U.S. shale forecast to threaten Saudi export crown
The International Energy Agency (IEA) recently released its annual five year forecast for the energy Industry and it makes troubling reading for Organization of the Petroleum Exporting Countries (OPEC).
In a wide-ranging the IEA forecasts a U.S. shale boom over the next five years which will firmly cement U.S. producers on global oil and gas export markets. In fact, the agency thinks U.S. shale will account for 70 percent of global capacity growth in that period, which could change the Industry almost beyond recognition. If correct, the IEA's projections would see the US replace Russia and move close to Saudi Arabia's crown as the world's top oil exporter.

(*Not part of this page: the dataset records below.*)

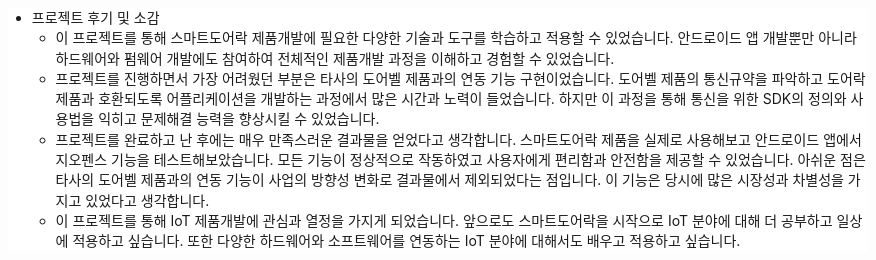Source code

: - 프로젝트 후기 및 소감
  - 이 프로젝트를 통해 스마트도어락 제품개발에 필요한 다양한 기술과 도구를 학습하고 적용할 수 있었습니다. 안드로이드 앱 개발뿐만 아니라 하드웨어와 펌웨어 개발에도 참여하여 전체적인 제품개발 과정을 이해하고 경험할 수 있었습니다.
  - 프로젝트를 진행하면서 가장 어려웠던 부분은 타사의 도어벨 제품과의 연동 기능 구현이었습니다. 도어벨 제품의 통신규약을 파악하고 도어락제품과 호환되도록 어플리케이션을 개발하는 과정에서 많은 시간과 노력이 들었습니다. 하지만 이 과정을 통해 통신을 위한 SDK의 정의와 사용법을 익히고 문제해결 능력을 향상시킬 수 있었습니다.
  - 프로젝트를 완료하고 난 후에는 매우 만족스러운 결과물을 얻었다고 생각합니다. 스마트도어락 제품을 실제로 사용해보고 안드로이드 앱에서 지오펜스 기능을 테스트해보았습니다. 모든 기능이 정상적으로 작동하였고 사용자에게 편리함과 안전함을 제공할 수 있었습니다. 아쉬운 점은 타사의 도어벨 제품과의 연동 기능이 사업의 방향성 변화로 결과물에서 제외되었다는 점입니다. 이 기능은 당시에 많은 시장성과 차별성을 가지고 있었다고 생각합니다.
  - 이 프로젝트를 통해 IoT 제품개발에 관심과 열정을 가지게 되었습니다. 앞으로도 스마트도어락을 시작으로 IoT 분야에 대해 더 공부하고 일상에 적용하고 싶습니다. 또한 다양한 하드웨어와 소프트웨어를 연동하는 IoT 분야에 대해서도 배우고 적용하고 싶습니다.
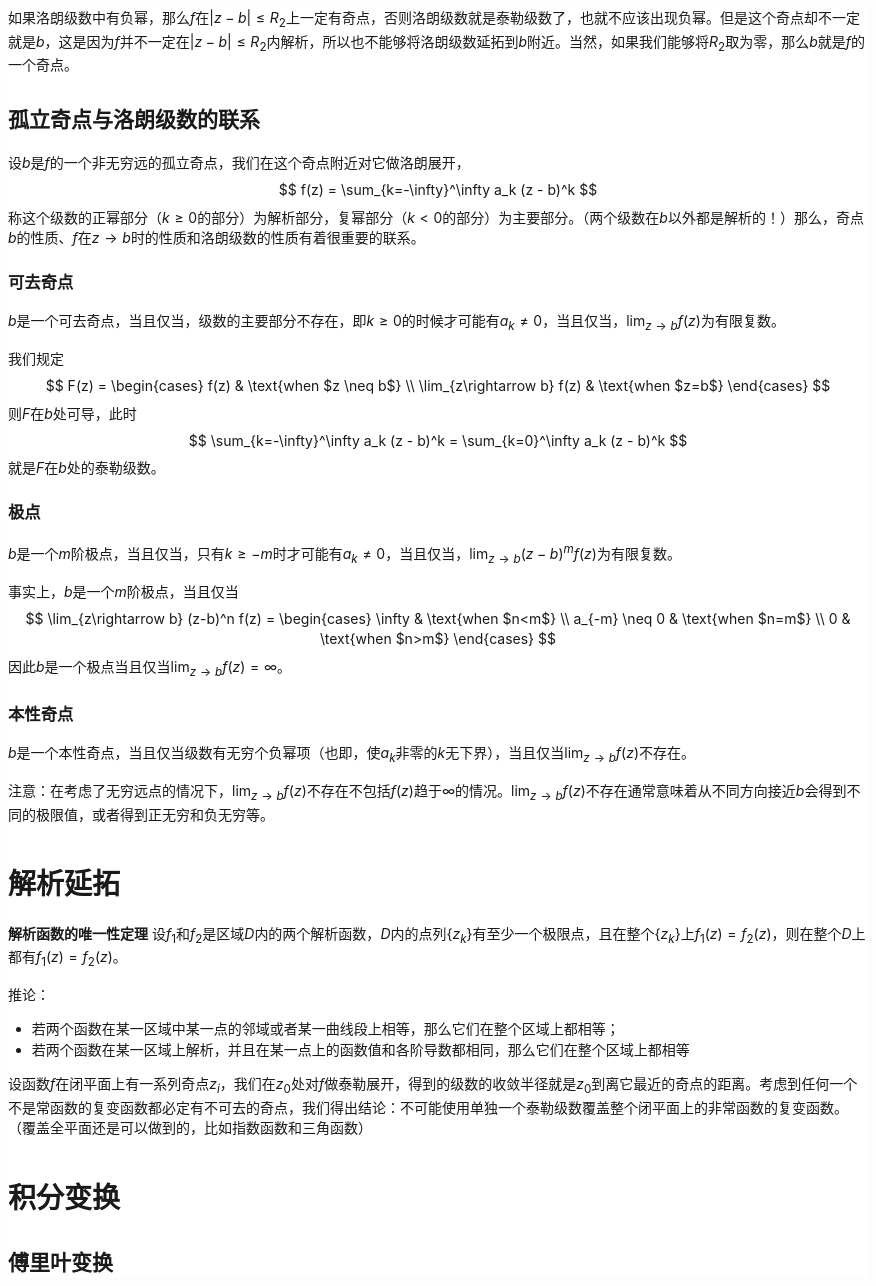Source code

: 如果洛朗级数中有负幂，那么$f$在$|z-b|\leq R_2$上一定有奇点，否则洛朗级数就是泰勒级数了，也就不应该出现负幂。但是这个奇点却不一定就是$b$，这是因为$f$并不一定在$|z-b|\leq R_2$内解析，所以也不能够将洛朗级数延拓到$b$附近。当然，如果我们能够将$R_2$取为零，那么$b$就是$f$的一个奇点。

## 孤立奇点与洛朗级数的联系
设$b$是$f$的一个非无穷远的孤立奇点，我们在这个奇点附近对它做洛朗展开，
$$
f(z) = \sum_{k=-\infty}^\infty a_k (z - b)^k
$$
称这个级数的正幂部分（$k\geq 0$的部分）为解析部分，复幂部分（$k<0$的部分）为主要部分。（两个级数在$b$以外都是解析的！）那么，奇点$b$的性质、$f$在$z\rightarrow b$时的性质和洛朗级数的性质有着很重要的联系。
### 可去奇点
$b$是一个可去奇点，当且仅当，级数的主要部分不存在，即$k \geq 0$的时候才可能有$a_k \neq 0$，当且仅当，$\lim_{z\rightarrow b} f(z)$为有限复数。

我们规定
$$
F(z) =
\begin{cases}
    f(z) & \text{when $z \neq b$} \\
    \lim_{z\rightarrow b} f(z) & \text{when $z=b$}
\end{cases}
$$
则$F$在$b$处可导，此时
$$
\sum_{k=-\infty}^\infty a_k (z - b)^k = \sum_{k=0}^\infty a_k (z - b)^k
$$
就是$F$在$b$处的泰勒级数。

### 极点
$b$是一个$m$阶极点，当且仅当，只有$k \geq -m$时才可能有$a_k \neq 0$，当且仅当，$\lim_{z\rightarrow b}(z-b)^m f(z)$为有限复数。

事实上，$b$是一个$m$阶极点，当且仅当
$$
\lim_{z\rightarrow b} (z-b)^n f(z) = 
\begin{cases}
    \infty & \text{when $n<m$} \\
    a_{-m} \neq 0 & \text{when $n=m$} \\
    0 & \text{when $n>m$}
\end{cases}
$$
因此$b$是一个极点当且仅当$\lim_{z\rightarrow b}f(z) = \infty$。

### 本性奇点
$b$是一个本性奇点，当且仅当级数有无穷个负幂项（也即，使$a_k$非零的$k$无下界），当且仅当$\lim_{z\rightarrow b} f(z)$不存在。

注意：在考虑了无穷远点的情况下，$\lim_{z\rightarrow b} f(z)$不存在不包括$f(z)$趋于$\infty$的情况。$\lim_{z\rightarrow b} f(z)$不存在通常意味着从不同方向接近$b$会得到不同的极限值，或者得到正无穷和负无穷等。

# 解析延拓
**解析函数的唯一性定理** 设$f_1$和$f_2$是区域$D$内的两个解析函数，$D$内的点列$\{z_k\}$有至少一个极限点，且在整个$\{z_k\}$上$f_1(z)=f_2(z)$，则在整个$D$上都有$f_1(z)=f_2(z)$。

推论：
- 若两个函数在某一区域中某一点的邻域或者某一曲线段上相等，那么它们在整个区域上都相等；
- 若两个函数在某一区域上解析，并且在某一点上的函数值和各阶导数都相同，那么它们在整个区域上都相等

设函数$f$在闭平面上有一系列奇点$z_i$，我们在$z_0$处对$f$做泰勒展开，得到的级数的收敛半径就是$z_0$到离它最近的奇点的距离。考虑到任何一个不是常函数的复变函数都必定有不可去的奇点，我们得出结论：不可能使用单独一个泰勒级数覆盖整个闭平面上的非常函数的复变函数。（覆盖全平面还是可以做到的，比如指数函数和三角函数）

# 积分变换

## 傅里叶变换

For the Middle East-led OPEC it raises the specter of a near future where their market share will shrink and its ability to influence prices will decrease. The IEA's projections come at a time when OPEC+ is pursuing a strategy aimed at boosting prices. Last December OPEC, Russia and other non-members, agreed to reduce supply by 1.2 million bpd. OPEC's share of the cut amounts to 800,000 bpd, but after the latest IEA forecast some warn the growth of U.S. shale could make OPEC's strategy of ceding market share to bolster prices less appealing.
Sean Evers, the Managing Partner at Gulf Intelligence says right now there's "certainly a need for both shale and everybody else's oil barrels" but he adds with peak demand possibly lurking on the horizon and market space forecast to be more cluttered, "I suspect OPEC will not be able to hold onto the maximized price over market share strategy as they have done for the last fifty years."
The International Energy Agency's claims also raise the issue of where OPEC can find growth in the coming years. U.S. sanctions on Iran and Venezuela stand to restrict supply from the two key members. Meanwhile, the Paris-based IEA predicts only Iraq and the United Arab Emirates (UAE) will make significant capacity increases over the next five years. Part of the problem could be investment, or more to the point a lack of it. Indeed, on Monday Saudi Arabia's Energy Minister Khalid al-Falih was reported by Reuters as saying across the oil Industry as a whole "estimates show that 11 trillion U.S. dollars in investments will be needed over the coming two decades to meet demand growth."
According to analysts, part of OPEC's problem is attracting that investment in the wake of the U.S. shale boom. Herman Wang, a senior oil writer for SP Global Platts, says a lot of OPEC countries are "faced with declining mature fields" where they have to invest a lot of money to "replace those barrels that they're losing to natural decline." By contrast Wang says, "We're seeing a lot of investment in the U.S, in this shale oil, the short cycle shale oil that brings about returns more quickly."
Any such changes to OPEC's future market share could also bring with them geopolitical ramifications. For many of the bloc's members energy exports form the backbone of their respective economies. For now, OPEC has largely welcomed U.S. shale, saying there's enough space for everyone, but that messaging could change further down the pipeline if it loses market influence to a historic OPEC consumer.